Narco-capitalisme (3/6) : Les routes de la drogue

Narcocapitalisme – 3/6

Comme pour l’ensemble des produits transitant d’un pays à un autre, la drogue est avant tout une question de routes. Mais illégalité oblige, ces routes sont en perpétuelle évolution, changent au gré des contrôles, précipitant toujours plus de territoires dans le trou noir du narcotrafic. (Renaud Duterme)

S’il y a bien une activité qui mobilise la géographie, c’est le trafic de drogue. Contrairement aux autres produits de la mondialisation, ce commerce n’obéit pas seulement à des impératifs de distance et de vitesse d’approvisionnement. Les trafiquants cherchent avant tout à ce que leurs marchandises arrivent à destination. «Transporter la cargaison (…) le plus sûrement possible : telle est la seule règle du narcotrafic (…). Un système très simple en théorie et qui, en pratique, oblige à trouver sans cesse de nouveaux moyens de transport, de nouvelles routes, de nouvelles méthodes pour débarquer la cargaison et de nouvelles marchandises pour la dissimuler» [1]. Ceci se traduit par des prouesses en termes d’ingéniosité en termes de dissimulation (doubles fonds, denrées alimentaires, objets de consommation courante, drogue liquéfiée, tissus de vêtements, usage de sous-marins, de drones, utilisation de la structure-même des conteneurs et des coques de navires, estomacs humains ou animaux, couches de bébés, fleurs, etc.), mais aussi par l’intégration constante de nouveaux territoires à ces voies d’approvisionnement.

 

Pac-Man sous psychotropes

Au sein du commerce de la drogue, «tout change, tout doit s’adapter rapidement. Le monde est comme un unique corps à alimenter en permanence en flux». Et comme dans le célèbre jeu vidéo, «si une artère est obstruée par des contrôles plus importants, il faut aussitôt en dénicher une autre»[2].

Le rôle du Mexique dans le trafic de cocaïne à destination des États-Unis s’est ainsi accru en raison de l’augmentation des contrôles aux larges de la Floride. L’immensité des déserts de part et d’autre de la frontière rendant la surveillance plus compliquée que sur les côtes des Caraïbes (même si cette région constitue encore une importante plaque tournante du trafic, notamment à destination de l’Europe).

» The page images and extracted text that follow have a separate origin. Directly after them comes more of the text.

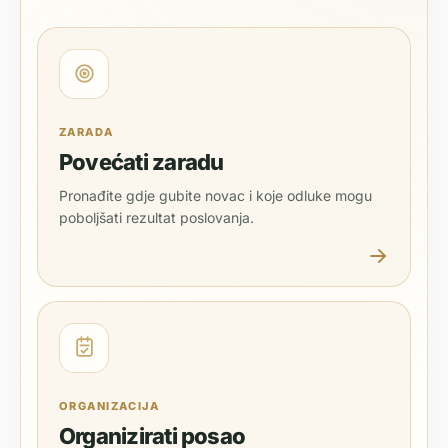
ZARADA
Povećati zaradu
Pronađite gdje gubite novac i koje odluke mogu
poboljšati rezultat poslovanja.
ORGANIZACIJA
Organizirati posao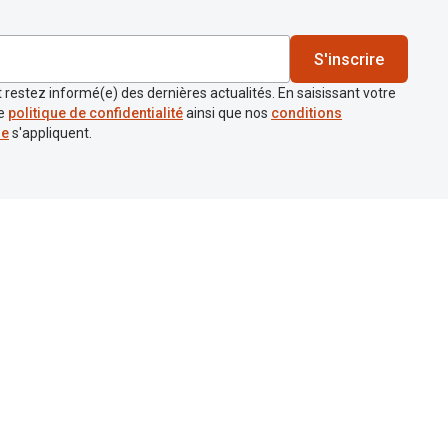
S'inscrire
 restez informé(e) des dernières actualités. En saisissant votre
re
politique de confidentialité
ainsi que nos
conditions
re
s'appliquent.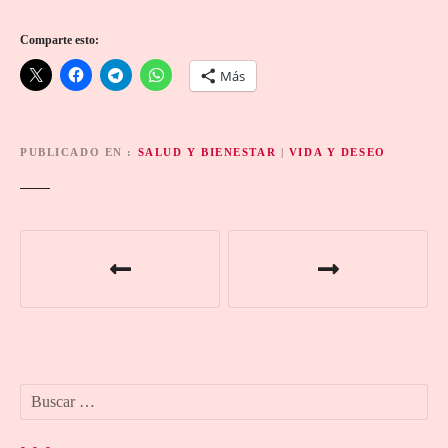
Comparte esto:
Más
PUBLICADO EN
SALUD Y BIENESTAR
|
VIDA Y DESEO
N
a
v
e
B
g
u
s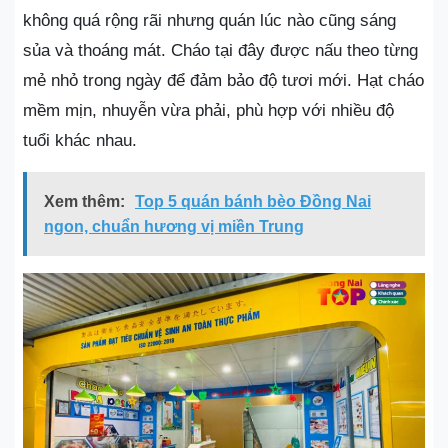
không quá rộng rãi nhưng quán lúc nào cũng sáng
sủa và thoáng mát. Cháo tại đây được nấu theo từng
mẻ nhỏ trong ngày để đảm bảo độ tươi mới. Hạt cháo
mềm mịn, nhuyễn vừa phải, phù hợp với nhiều độ
tuổi khác nhau.
Xem thêm:
Top 5 quán bánh bèo Đồng Nai
ngon, chuẩn hương vị miền Trung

À l’instar des mouvements migratoires[3], contrôler une frontière encourage donc l’utilisation d’autres voies de passages, géographiquement plus hostiles (zones désertiques, montagnes, forêts luxuriantes, cours d’eaux impétueux, etc.) et politiquement plus instables (pays dirigés par des gouvernements corrompus, zones de guerre, territoires sécessionnistes, etc.).